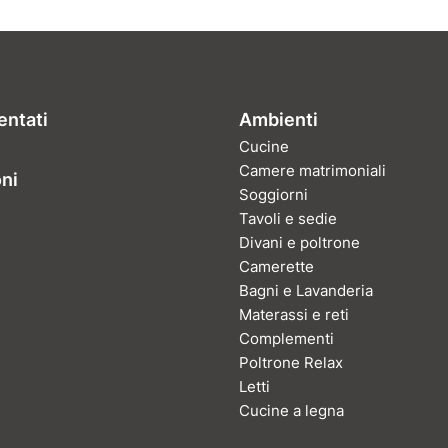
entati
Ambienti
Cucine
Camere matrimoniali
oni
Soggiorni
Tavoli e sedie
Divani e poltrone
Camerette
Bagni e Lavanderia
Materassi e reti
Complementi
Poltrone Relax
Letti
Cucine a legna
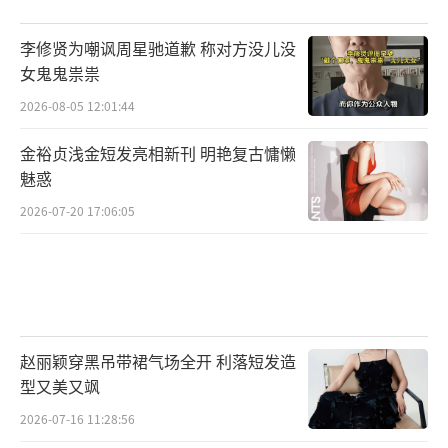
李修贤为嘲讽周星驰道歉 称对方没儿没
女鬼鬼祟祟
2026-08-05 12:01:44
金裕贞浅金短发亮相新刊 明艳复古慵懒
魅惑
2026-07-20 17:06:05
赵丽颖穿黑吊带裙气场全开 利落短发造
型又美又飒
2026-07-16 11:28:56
***
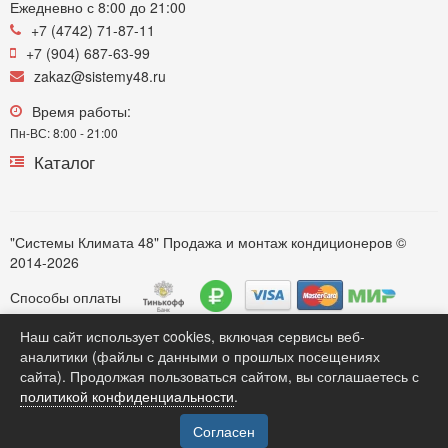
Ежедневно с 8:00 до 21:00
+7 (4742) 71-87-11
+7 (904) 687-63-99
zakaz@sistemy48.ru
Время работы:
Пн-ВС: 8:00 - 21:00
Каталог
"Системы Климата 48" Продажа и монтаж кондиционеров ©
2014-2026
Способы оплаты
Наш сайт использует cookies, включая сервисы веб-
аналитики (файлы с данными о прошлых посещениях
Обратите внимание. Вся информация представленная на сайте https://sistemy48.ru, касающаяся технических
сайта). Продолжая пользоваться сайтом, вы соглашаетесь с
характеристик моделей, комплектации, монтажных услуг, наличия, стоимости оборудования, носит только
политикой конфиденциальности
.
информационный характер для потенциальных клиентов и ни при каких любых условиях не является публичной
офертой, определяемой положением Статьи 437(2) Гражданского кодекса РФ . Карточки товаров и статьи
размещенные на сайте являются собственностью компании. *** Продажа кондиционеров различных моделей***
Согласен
***
◆ **Task details**
Reproduce, line for line, the portion of the entries above that begins with the line containing "李修贤为嘲讽周星驰道歉 称对方没儿没" and ends with the line containing "2026-07-16 11:28:56", including both of those lines.

◆ **Written answer**
李修贤为嘲讽周星驰道歉 称对方没儿没
女鬼鬼祟祟
2026-08-05 12:01:44
金裕贞浅金短发亮相新刊 明艳复古慵懒
魅惑
2026-07-20 17:06:05
赵丽颖穿黑吊带裙气场全开 利落短发造
型又美又飒
2026-07-16 11:28:56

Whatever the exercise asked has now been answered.